Although on the whole the book is well edited and beautifully presented (including two sections of color images from medieval manuscripts, most of them completely irrelevant to the topic of the Great Rising), there are some errors. Bishop of Norfolk Henry Despenser is described as the son of "one of the favorites of Edward II" (347)--Bishop Henry was Hugh Despenser's grandson. In her description of medieval towns, Barker describes "urban cathedral[s] like Salisbury or Gloucester..." (29): Gloucester was a Benedictine abbey until the Dissolution, at which point it was converted into a diocesan chapter. Although Gloucester Abbey church did indeed rise high above the town, it was not an "urban cathedral." A description of petty treason includes the following list: "a servant who killed his master, a husband his wife or a cleric his superior..." (377).

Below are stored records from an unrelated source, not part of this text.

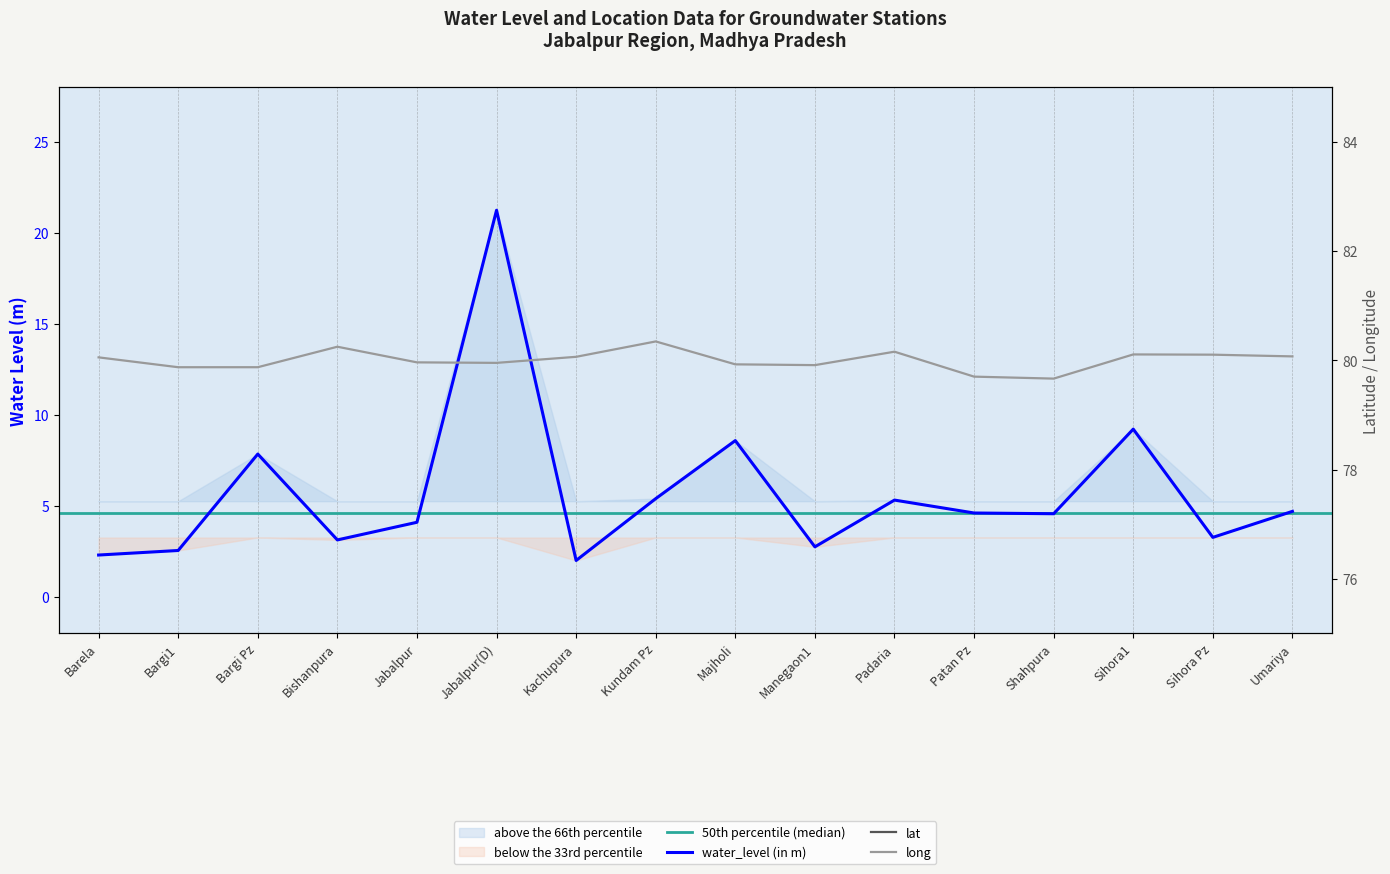

True or false: lat and water_level (in m) intersect in this chart.

False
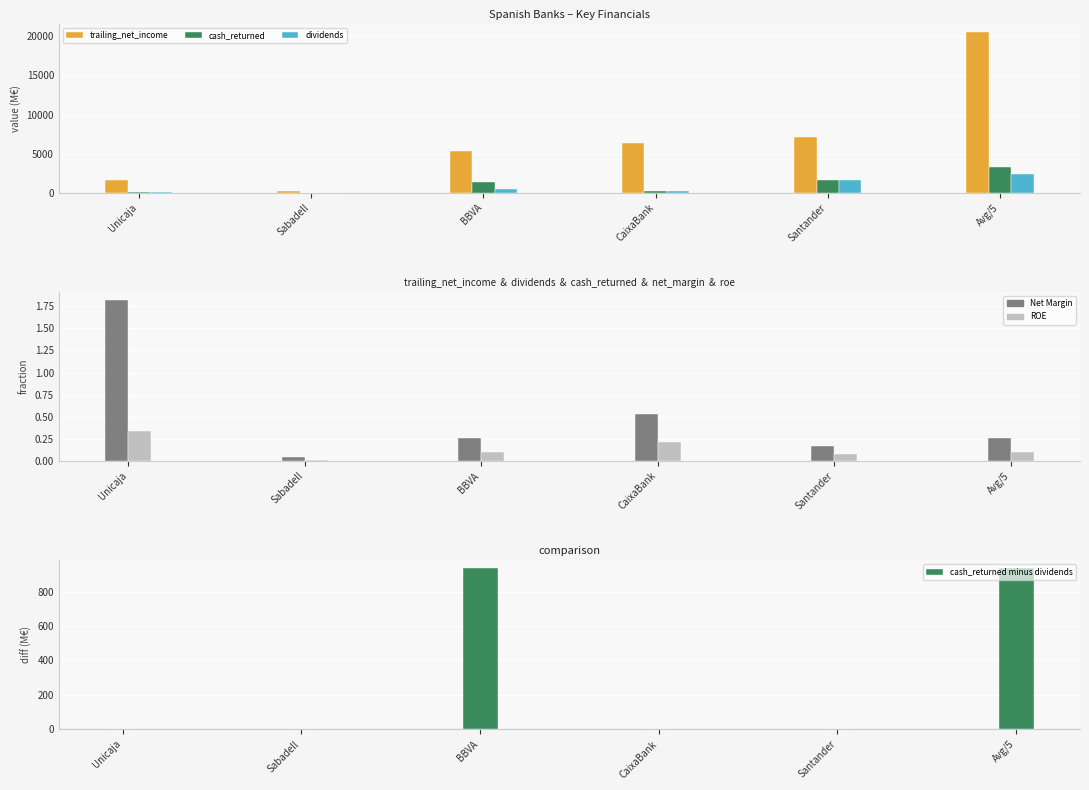

At which label is trailing_net_income closest to 10400?

Santander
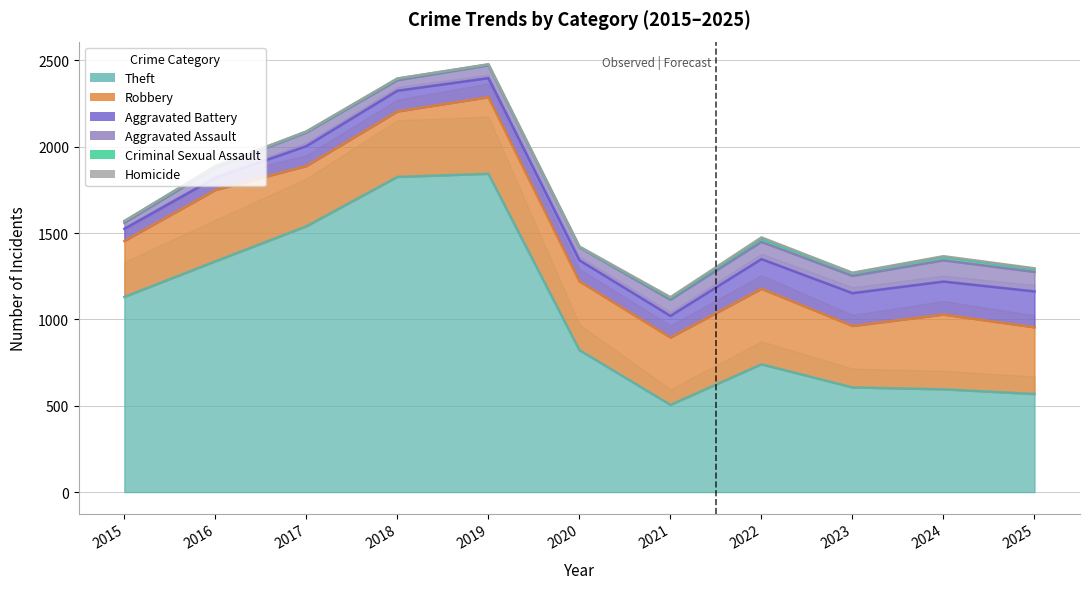

At which label does Theft first exceed 822?

2015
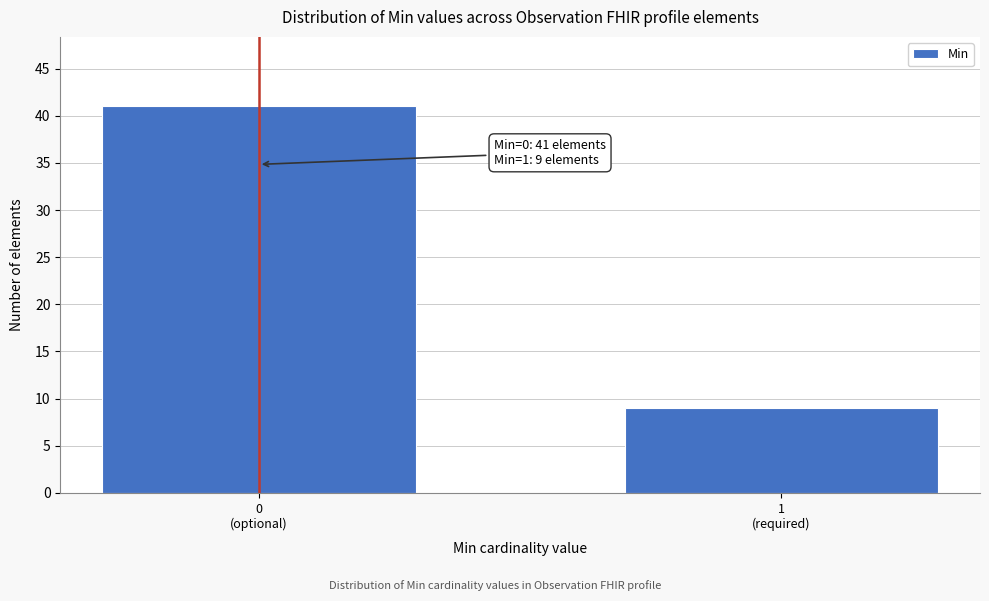

Reading right to left, extract all data points from this chart.

9	41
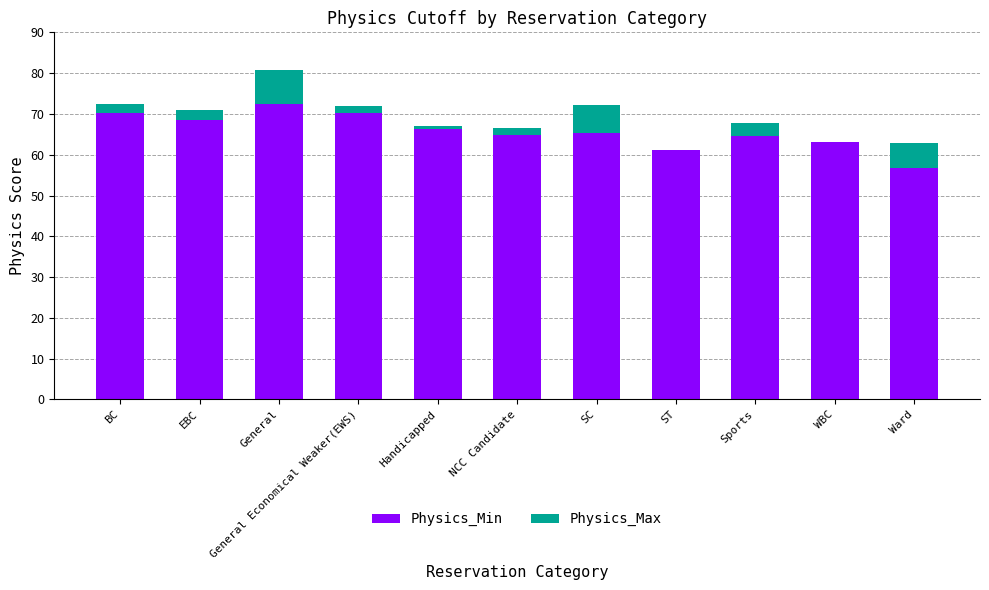

What are all the series names shown in the legend?

Physics_Min, Physics_Max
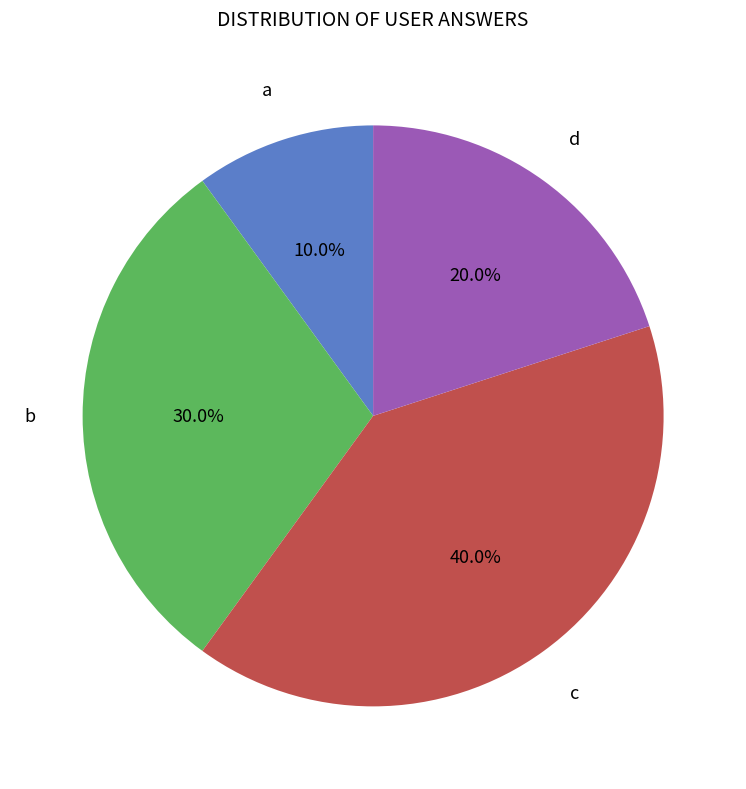

Count the number of slices in the pie.

4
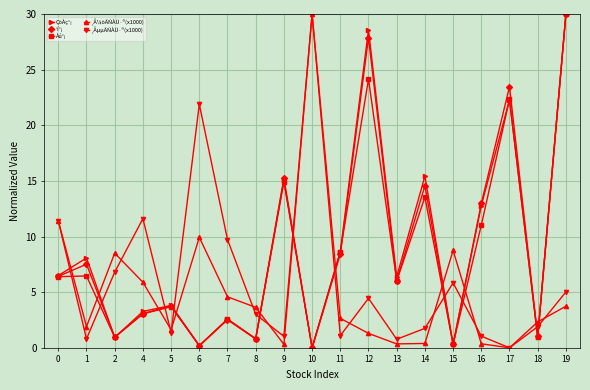

The ¸ÅµµÃÑÀÜ·®(x1000) series shows 3.0 at 8. True or false?

True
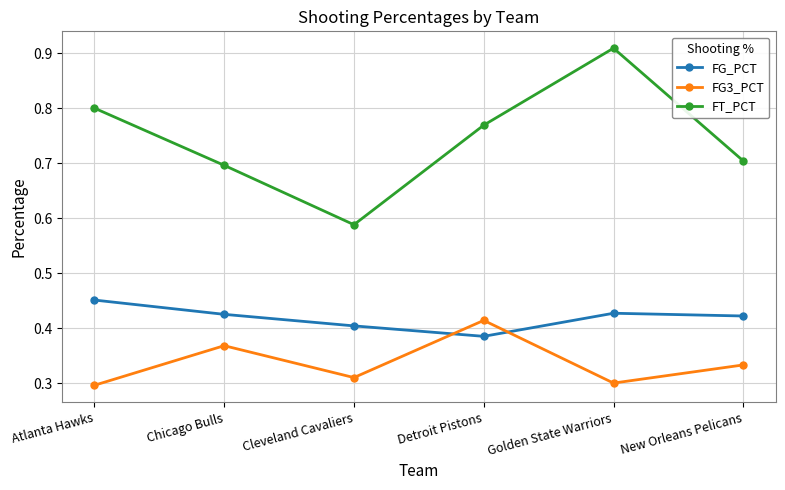

At which category does FG_PCT reach its first local valley?

Detroit Pistons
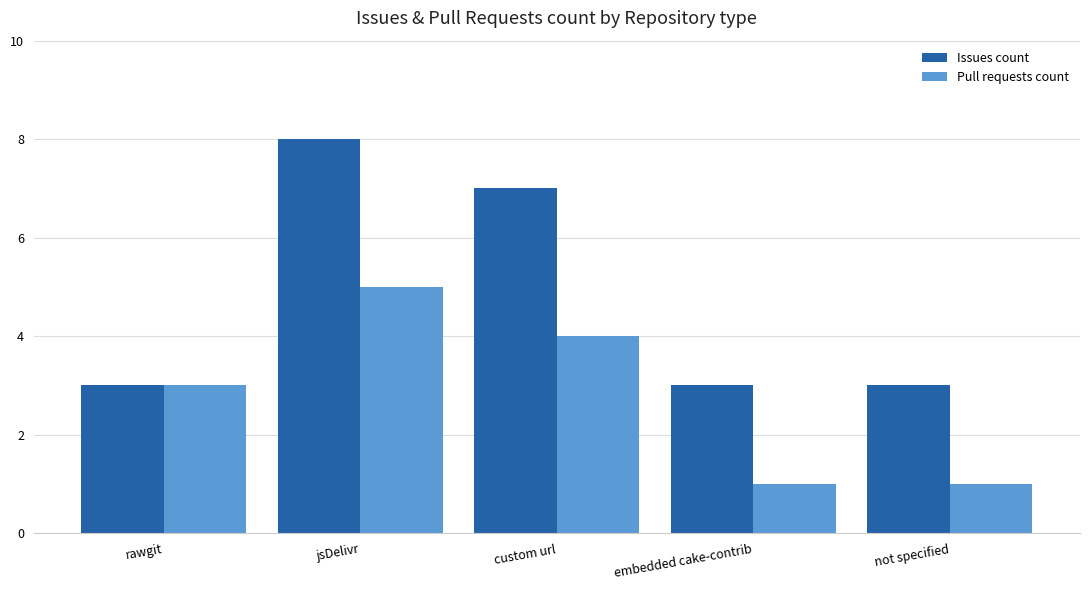

What is the smallest value displayed?

1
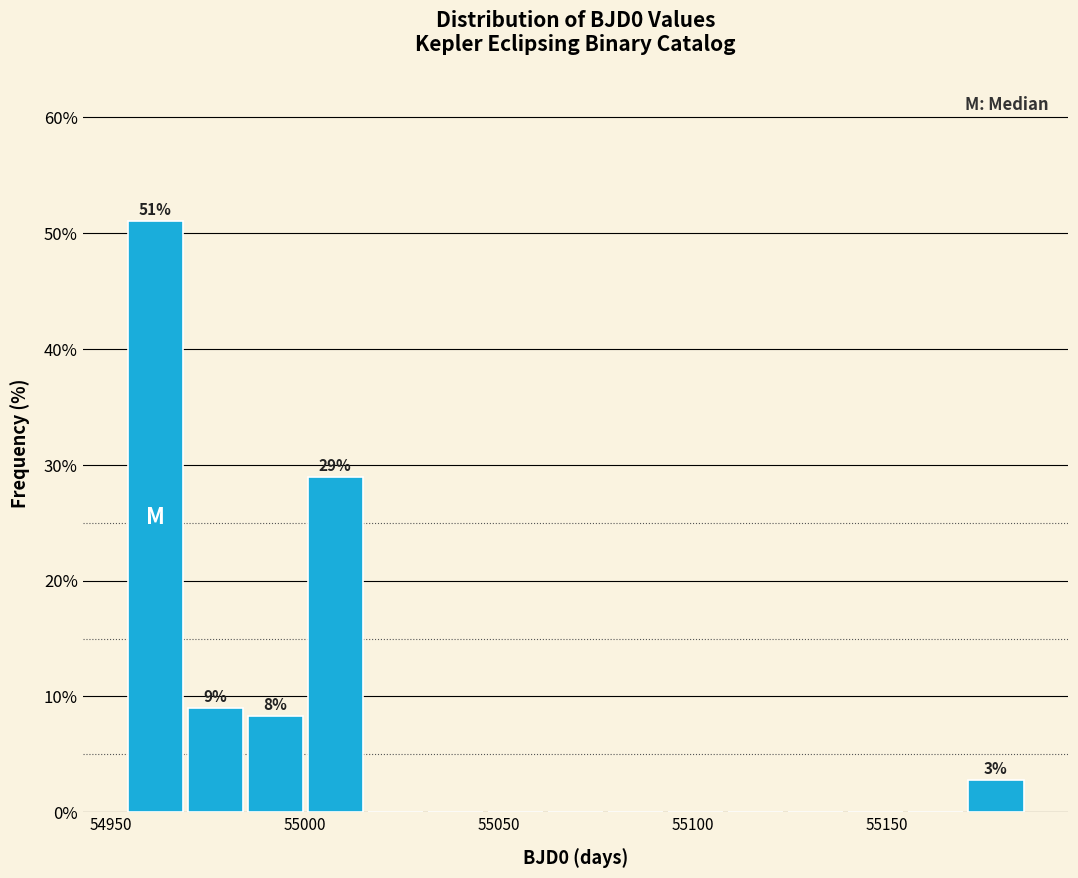

Read against the x-axis, roughly where is the centre of the tallest bar?

54960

While the first and last are certainly indicative of petty treason, husbands who killed their wives were charged with manslaughter or homicide; wives who killed their husbands were charged with petty treason.
Taken as a picture of the Great Rising, Barker's exploration of 1381 is competent and comprehensive. Taken as a work of history, her book is diligent, if unexciting, and well written, if conventional. It would be suitable for history buffs who want to know the ins and outs of the Great Rising, for students who might need a detailed narrative of the events of the revolt, or for professionals who might want a handy reference for all of the main characters involved in both sides of the revolt.